One of the items most discussed at the public hearings the Charter Commission held throughout the year was the idea of changing the tax collector and the town clerk to appointed positions rather than elected ones. In the end, only the tax collector became an appointed post.
Terms changed for finance board members to four years from six, and the school board will no longer have years with “safe seats.”
A Board of Ethics and Code of Ethics are now codified in the charter.
Many accomplishments, both at the individual as well as team levels, highlighted Weston sports in 2012.
The Weston High girls indoor track team was a threat to continue its run of South-West Conference championships but would end its streak of six straight titles by finishing third at the league finals. The Trojan boys also surrendered their crown, taking second.
Weston also produced another runner-up finish, this one coming from the boys swim team at the state Class S finals, their second in as many years.
The Trojans went a step higher on several occasions during the spring season. The boys tennis team won its second straight SWC championship, its ninth in 10 seasons.
One championship dynasty came to an end as the girls tennis team ended its streak of SWC and Class S titles at five apiece. Individually, however, Kimmy Guerin won her third straight State Open singles title. Later in the year she signed a letter of intent to play for Wake Forest University.
Another dynasty continued as the girls track team won its seventh straight league title, beating runner-up New Milford by half a point.
Two high school championships came in lacrosse as the Weston boys upset Joel Barlow for the title and the girls defeated Bethel for the league’s Division II crown.
Nick LaCava of Weston represented not only his town but the United States as well at the Olympics in London. LaCava, a rower, qualified for and competed on the men’s lightweight four boat that placed second in the B finals and eighth overall.
Weston women’s softball crowned a new champion as 20-30-40-Something defeated No Mercy!. It was the former’s second league title and first in more than 20 years.
Seve Esposito, head coach of Weston’s eight- and nine-year-old All-Star baseball team, was named the winner of the Hilton Honors Outstanding Coach Contest.
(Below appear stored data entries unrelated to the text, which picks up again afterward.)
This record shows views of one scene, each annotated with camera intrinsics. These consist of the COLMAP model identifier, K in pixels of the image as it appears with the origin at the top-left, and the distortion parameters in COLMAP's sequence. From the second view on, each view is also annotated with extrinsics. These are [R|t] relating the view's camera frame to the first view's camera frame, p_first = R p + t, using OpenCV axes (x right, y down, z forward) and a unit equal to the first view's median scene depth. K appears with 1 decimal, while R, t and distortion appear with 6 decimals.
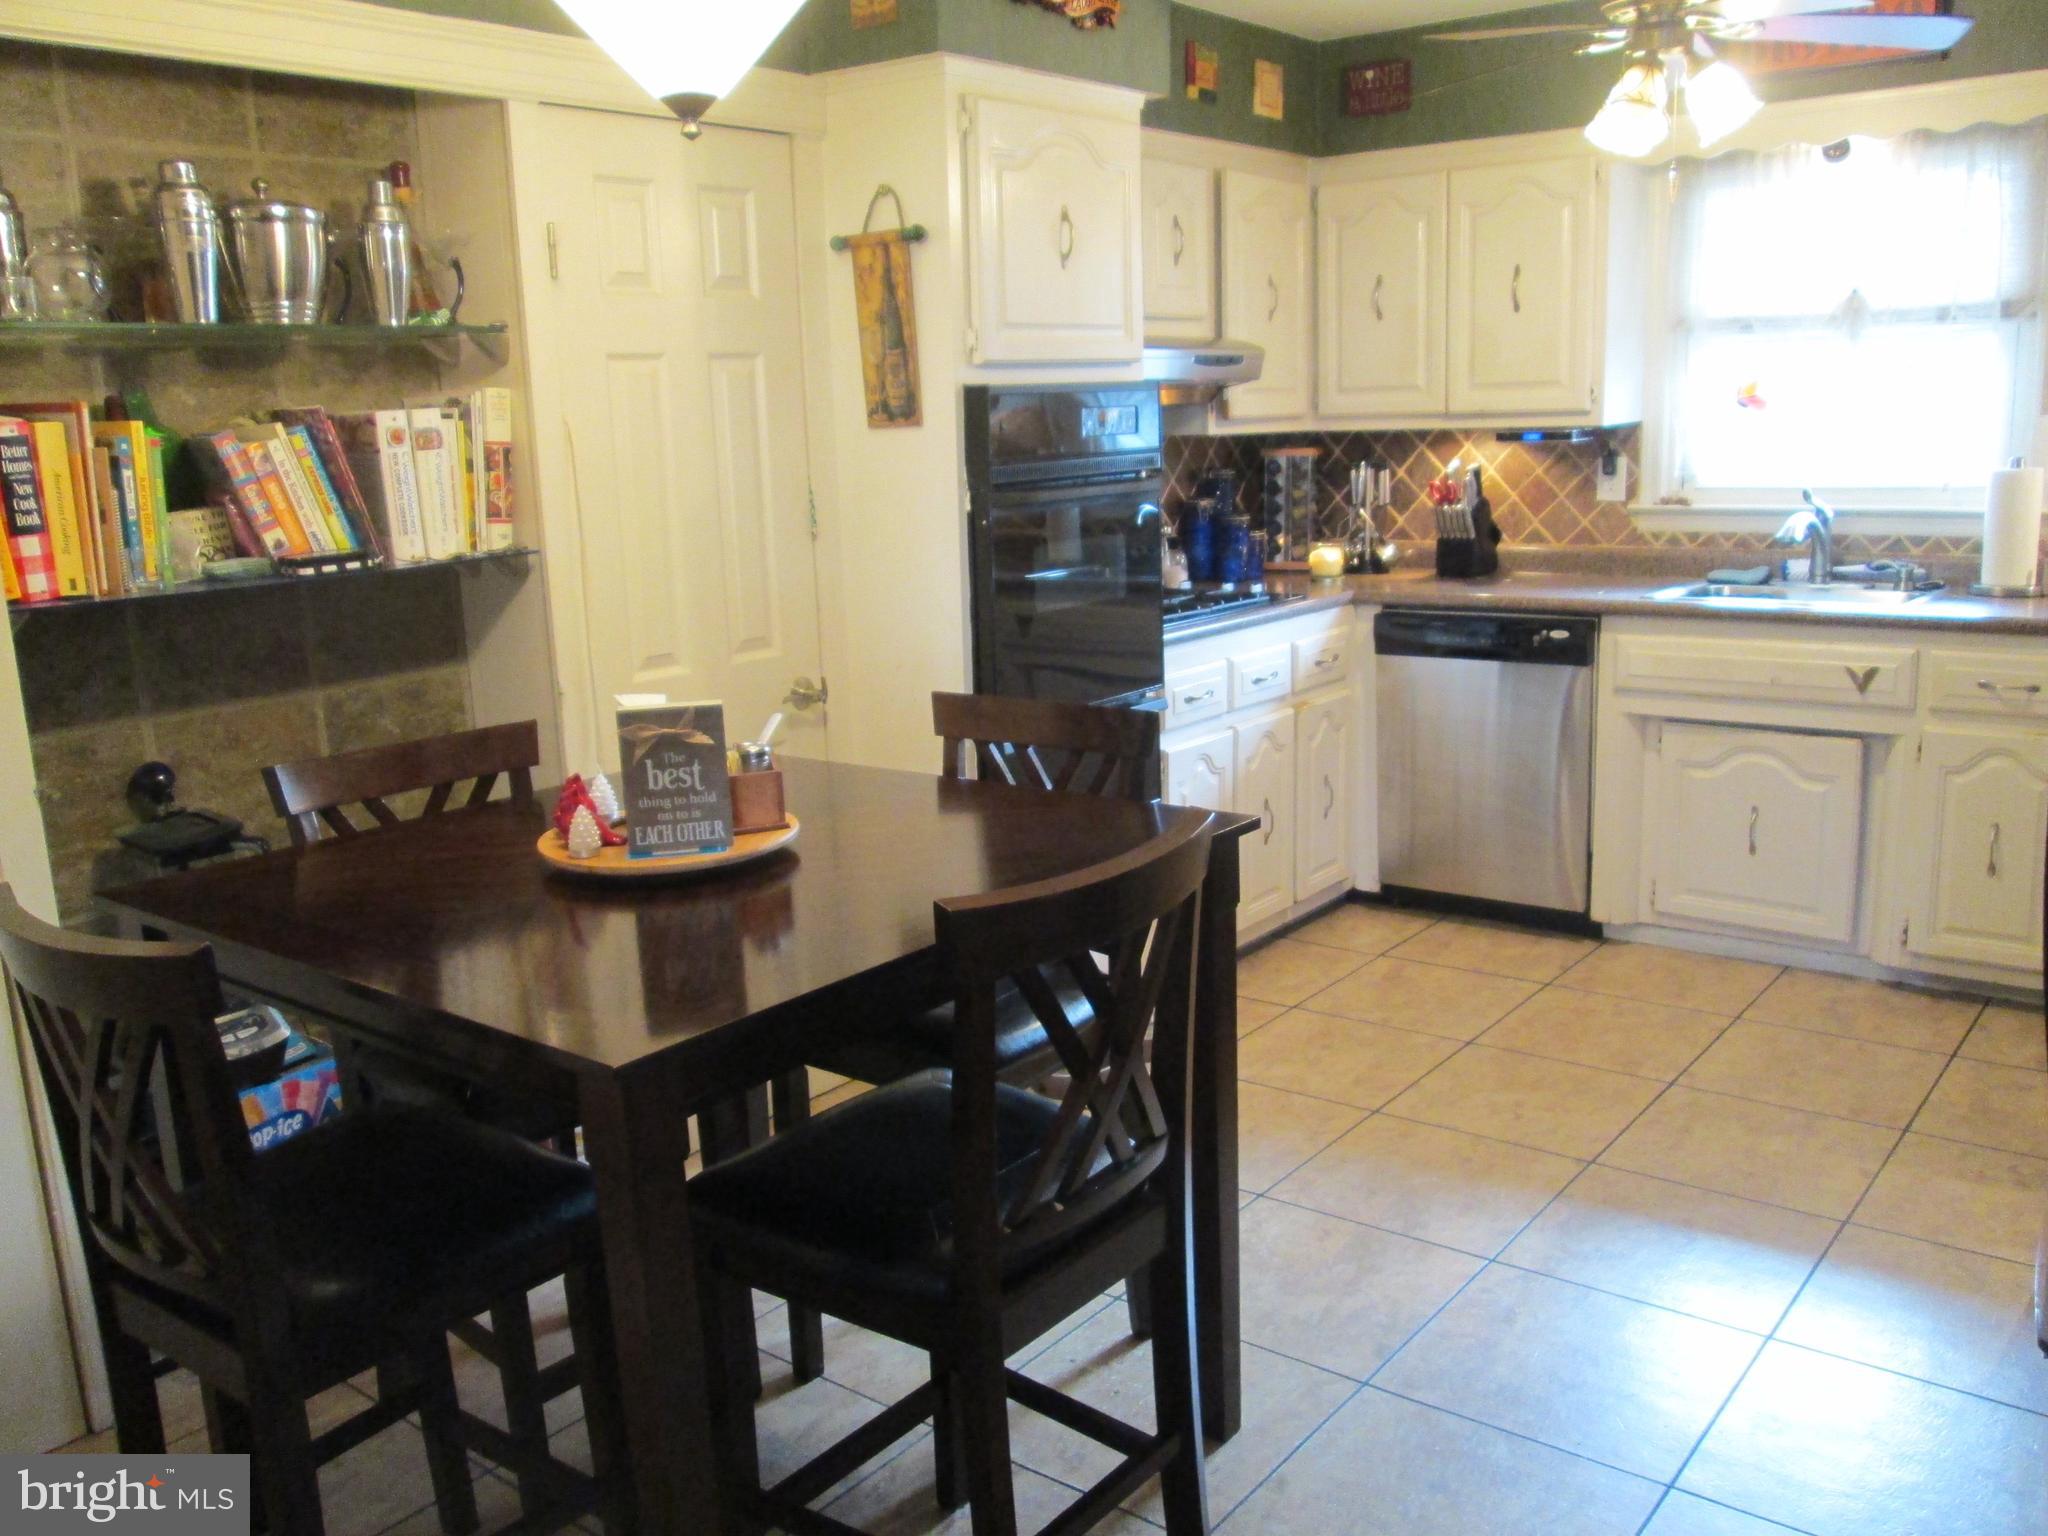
lens RADIAL K [[1729.9, 0, 1024.0], [0, 1729.9, 768.0], [0, 0, 1]] dist [-0.016913, -0.006854]
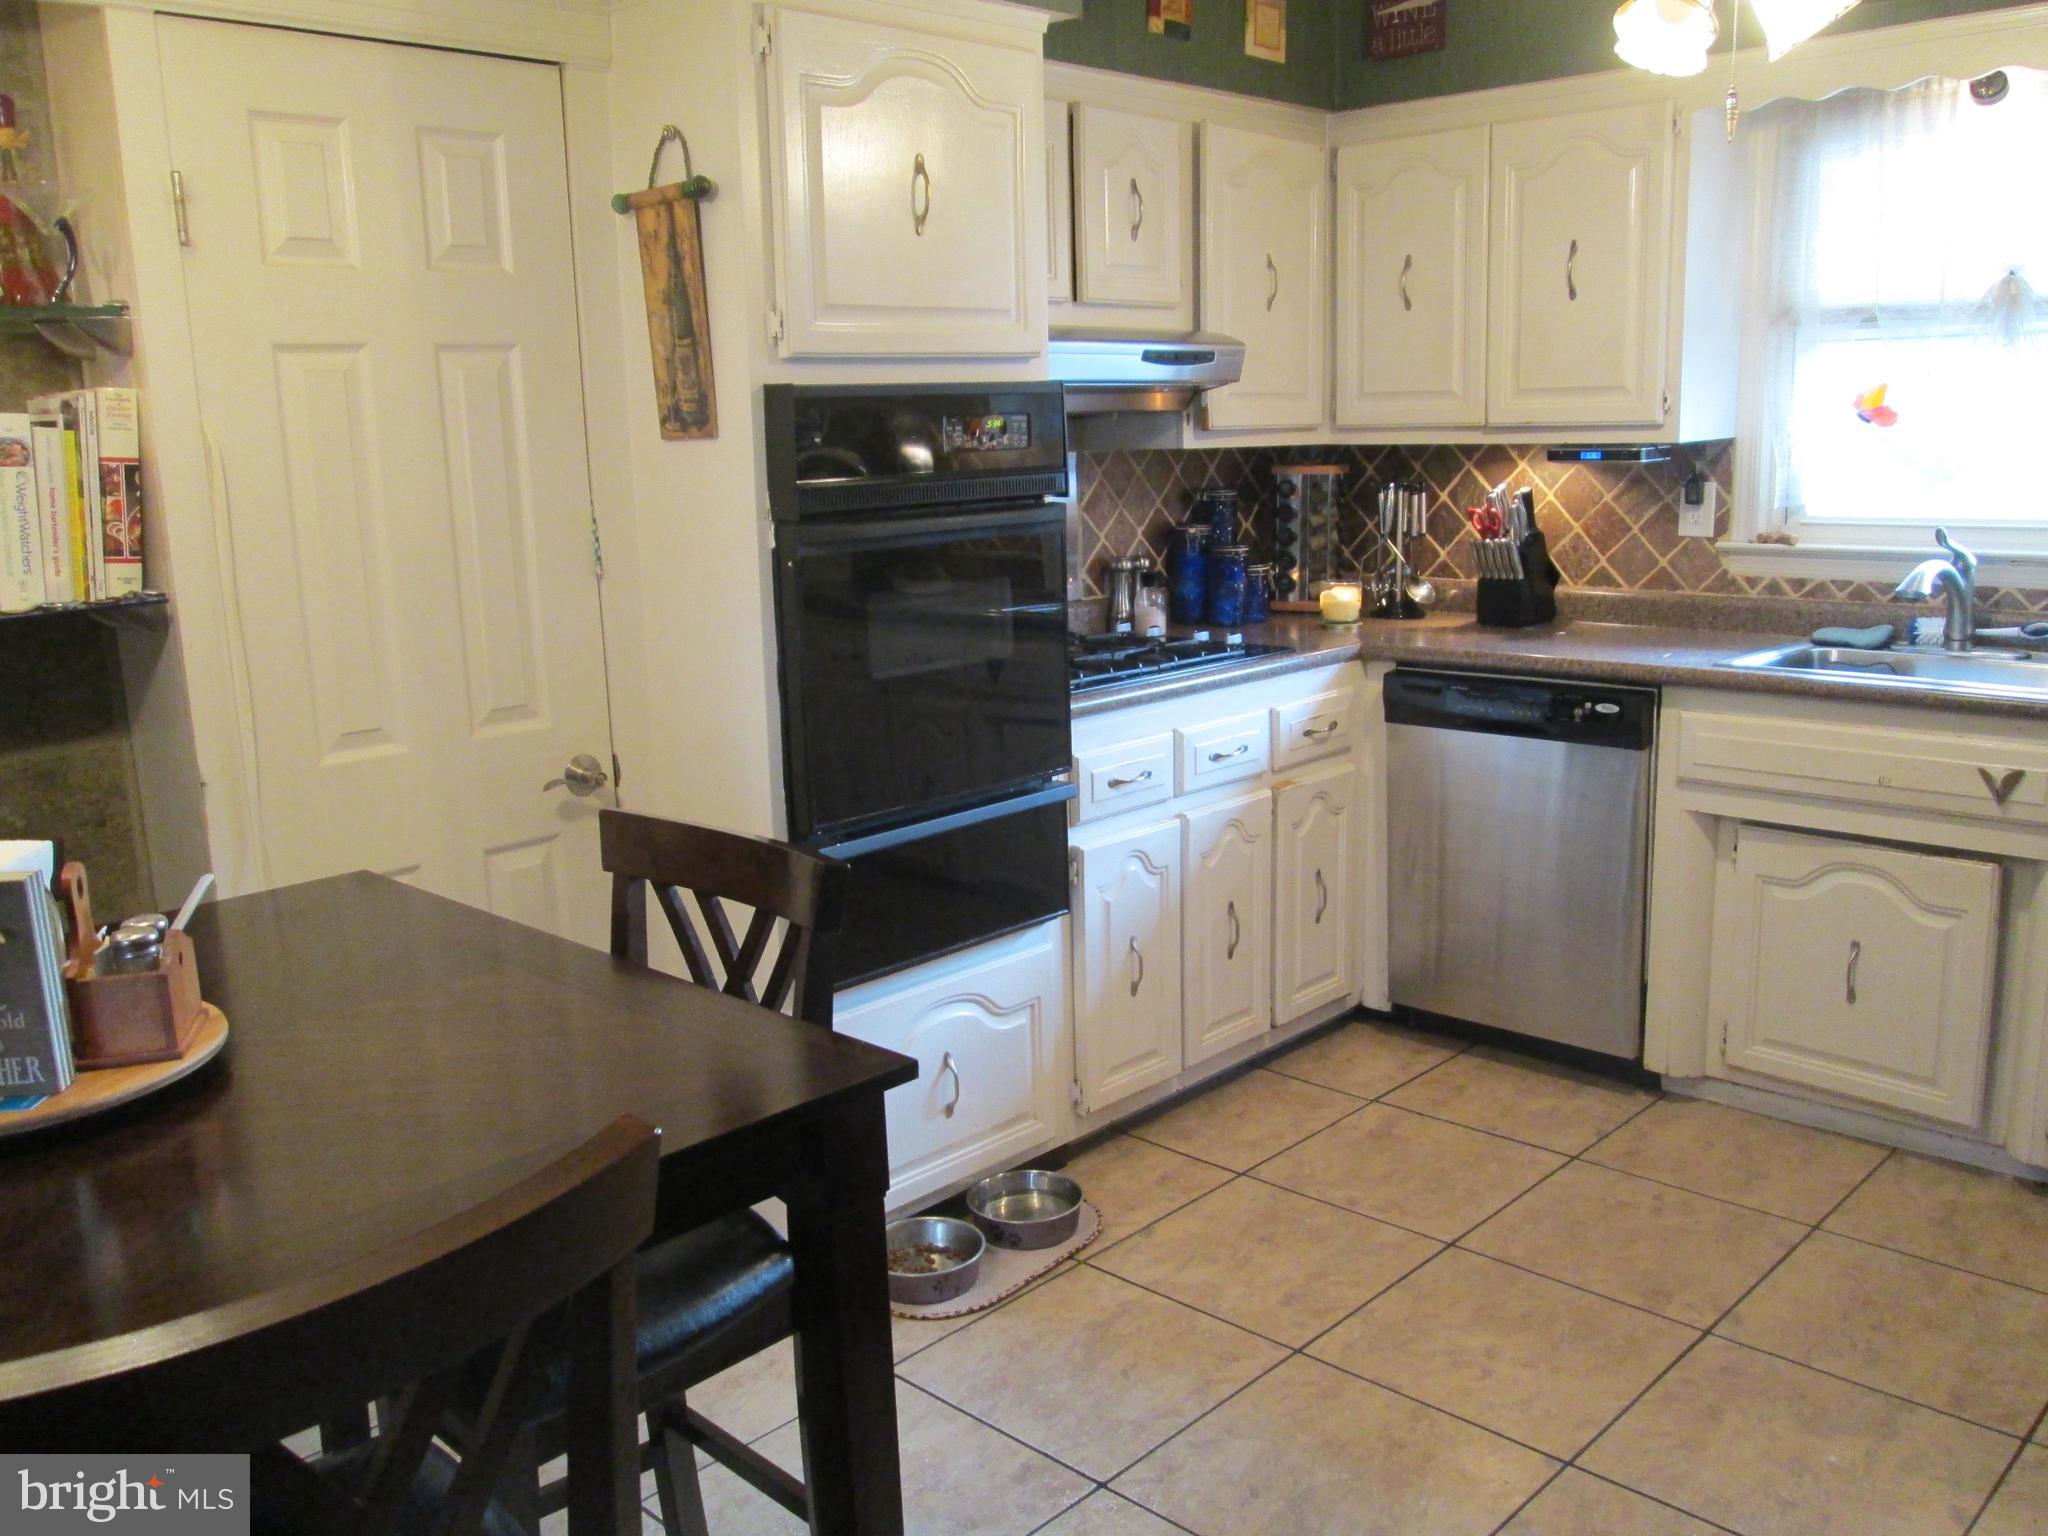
lens RADIAL K [[1717.3, 0, 1004.5], [0, 1717.3, 768.8], [0, 0, 1]] dist [-0.040469, 0.008590]
pose [[0.993855, 0.028897, -0.106849, 0.116231], [-0.028920, 0.999581, 0.001332, -0.041298], [0.106843, 0.001766, 0.994274, 0.190749]]
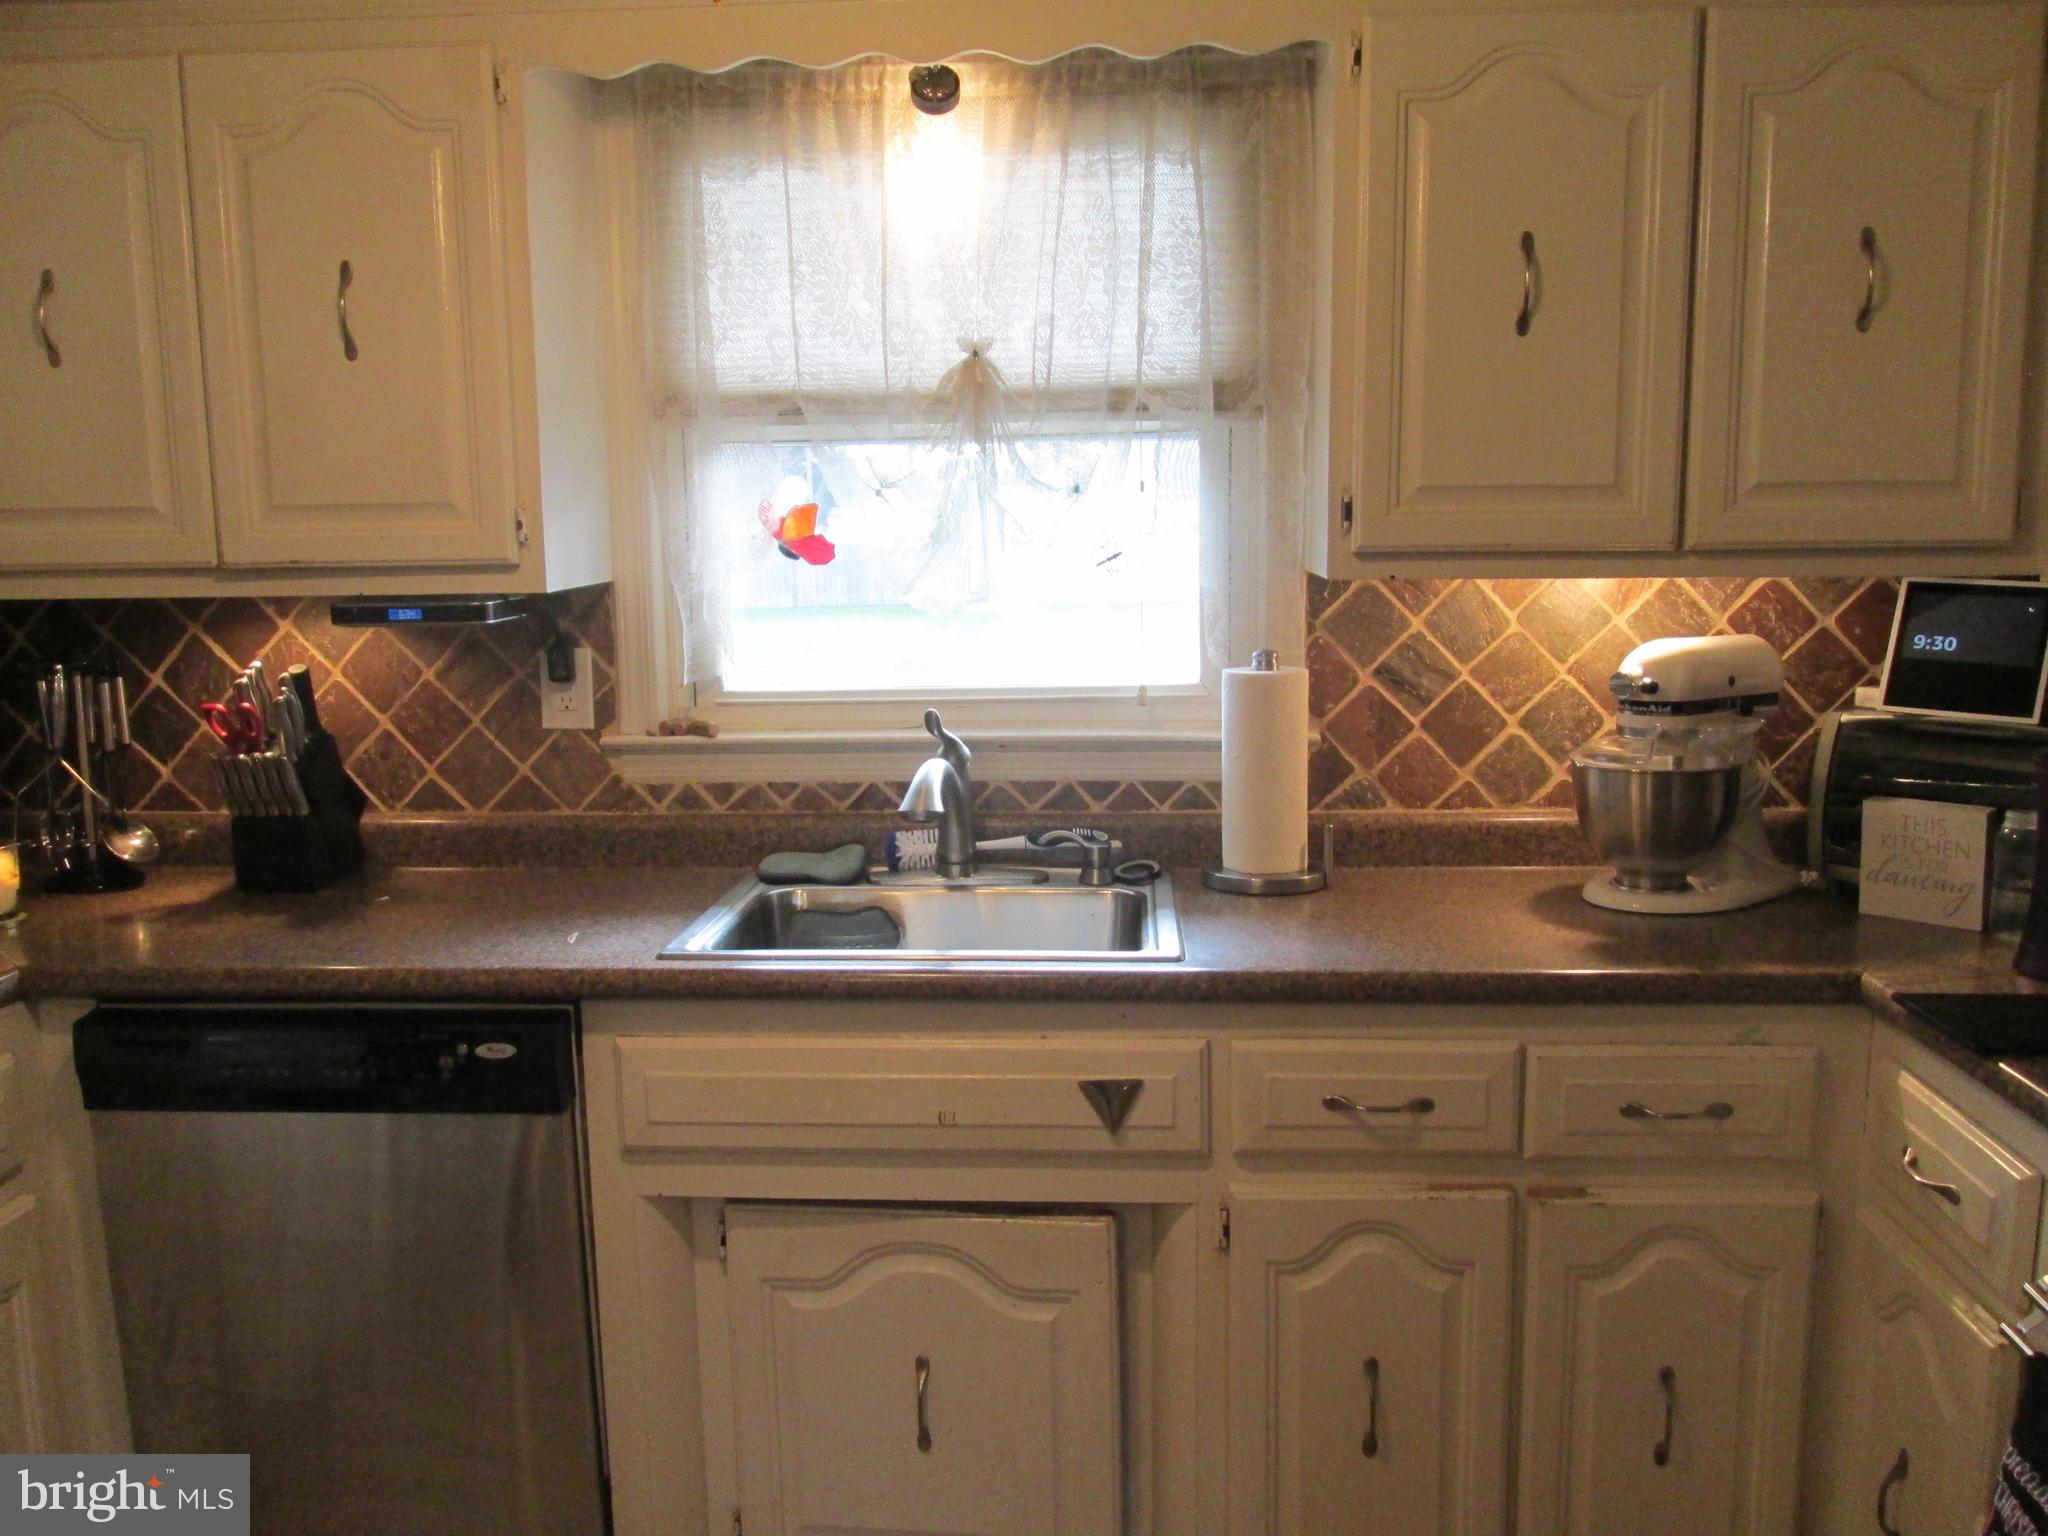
lens RADIAL K [[1717.3, 0, 1004.5], [0, 1717.3, 768.8], [0, 0, 1]] dist [-0.040469, 0.008590]
pose [[0.826440, -0.059592, 0.559863, 0.165047], [0.100343, 0.994053, -0.042313, -0.113953], [-0.554012, 0.091147, 0.827504, 0.522612]]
He was chosen from a field of 700 candidates nationwide.
Sibyl Ledwick was named Weston’s Sports Person of the Year by the Weston Sports Commission. Ledwick helped create the Weston Lacrosse Club’s youth girls program and served on its board of directors, as well as that of the Weston Boosters Club.
The Weston Trojans Youth Football and Cheer, an independent football and cheerleading program, began its inaugural season. In the past, the town was part of the Aspetuck Wildcats, which also included Redding and Easton.
The Weston High girls volleyball team reached its first-ever South-West Conference championship, losing to undefeated Joel Barlow.
The boys cross country team won the state Class M championship, marking its first state title since 2009 when it won in Class S.
Completing its best season in years, the Weston High football team qualified for the state Class M tournament. The Trojans won their first game before losing in the semifinals to Berlin.
In September, the Aspetuck Land Trust closed two nature preserves in Weston — the Taylor Woods/Thorp Preserve and the Tall Pines Preserve on Fanton Hill Road — following reports that aggressive coyotes had followed visitors and their dogs to their homes on Twin Walls Lane. The parks were re-opened weeks later after reports had subsided.
Celebrated actor and playwright Jerome Kilty, 90, of Hillside Road North, died following a two-car crash on Georgetown Road in September.
Cindy Rivera, 20, of Norwalk, was charged with negligent homicide following the death of Emily Smith, 85, in a head-on crash on Newtown Turnpike in May.
Plummer wins Oscar
Christopher Plummer brought pride to the Weston community when the longtime resident won an Academy Award for Best Supporting Actor for the film Beginners. At 82, he is the oldest actor to ever win an Oscar.